User Agent analysis also provides some potential benefit in identifying out of date software or proprietary code that has long been forgotten but continues to run on the network.
In Sqrrl, we’ll be utilizing the robust CounterOps model when running our query to look for the 50 most unique browser user agents in our Bro HTTP logs.
MATCH TOP 50 UserAgent FROM CounterOps ORDER BY UserAgent.totalRequests ASC
The results of our query come back in the nice looking graphical format we see below.
The graphical nature of the results allows us to easily find out more information about a particular user agent by simply right clicking on the user agent and selecting the next action we like to make.
We can then begin to see exactly which hosts had used this particular user agent. This can be seen in the image below.
If this user agent looked suspicious to us we could now begin investigating both of our hosts for more information.
Starting Point #3
Most common web shells allow the attacker to use some sort of authentication when communicating with the web shell. This authentication is generally either basic, form, or digest HTTP authentication. This can provide us with a great opportunity for tracking web shells as our legitimate web applications shouldn’t be using basic authentication or should be modified to at least use SSL.
In order to search Sqrrl for similar output we can use the following query.
SELECT uri, count(*) FROM BroHttp WHERE username is not null GROUP BY uri
I’m sure most reading this will be able to use the basic queries we’ve shown as a stepping stone to create much more robust and complex queries. However, One of Sqrrl’s main advantages is the interactive graph representation of the relationship between entities within the organization’s network, clear and explorable, which allows the hunters to drill down into details or to step back and take a wider view of the situation. Sqrrl extracts specific fields from log files and reorganizes them in security graph form, which enables analysts to easily traverse the data without having to write a lot of search scripts and queries.

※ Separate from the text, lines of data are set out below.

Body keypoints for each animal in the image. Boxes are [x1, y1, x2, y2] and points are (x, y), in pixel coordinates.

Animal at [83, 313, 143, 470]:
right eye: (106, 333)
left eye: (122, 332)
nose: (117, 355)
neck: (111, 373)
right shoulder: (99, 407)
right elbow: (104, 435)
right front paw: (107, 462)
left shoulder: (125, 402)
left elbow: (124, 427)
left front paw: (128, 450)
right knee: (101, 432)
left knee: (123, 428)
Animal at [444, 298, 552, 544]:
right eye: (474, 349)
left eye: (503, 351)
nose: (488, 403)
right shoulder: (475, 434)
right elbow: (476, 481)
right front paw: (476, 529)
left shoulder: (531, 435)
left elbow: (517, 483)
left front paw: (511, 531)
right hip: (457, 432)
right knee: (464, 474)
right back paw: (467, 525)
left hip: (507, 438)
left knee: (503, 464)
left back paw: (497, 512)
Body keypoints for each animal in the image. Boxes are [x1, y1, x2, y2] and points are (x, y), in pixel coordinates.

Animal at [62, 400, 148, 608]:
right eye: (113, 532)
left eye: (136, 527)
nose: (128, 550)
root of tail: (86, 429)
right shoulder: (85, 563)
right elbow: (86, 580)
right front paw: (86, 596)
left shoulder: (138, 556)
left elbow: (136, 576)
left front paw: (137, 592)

Sqrrl also leverages numerous behavioral analytics capabilities. For example, Sqrrl’s lateral movement detector first uses an unsupervised machine learning algorithm to look for suspicious login events and then uses a multi-hop graph algorithm to chain those login events into predicted lateral movement pathways. By looking for connected series of anomalies using graph algorithms, Sqrrl is more accurate in its detections because connected series of anomalies are rarer than a single anomaly.
Threat hunter can choose one of these detections as a starting point for a hunt. The detections are powered by algorithms. Some specific examples of Sqrrl’s TTP Detectors are below.
Malicious Beaconing: Sqrrl detects beaconing at regular intervals by using signal processing techniques to cut through the noise of network traffic.
Data Staging and Exfiltration: Sqrrl’s analytics can determine when data staging and exfiltration are happening by looking for abnormal spikes in internal-to-external network traffic and anomalous data flows within a network.
DNS Tunneling: Sqrrl detects DNS Tunneling by grouping DNS traffic according to the internal endpoint making the request, and the external registered domain it is querying for. Sqrrl also detects DGAs by singling out unregistered websites in DNS traffic.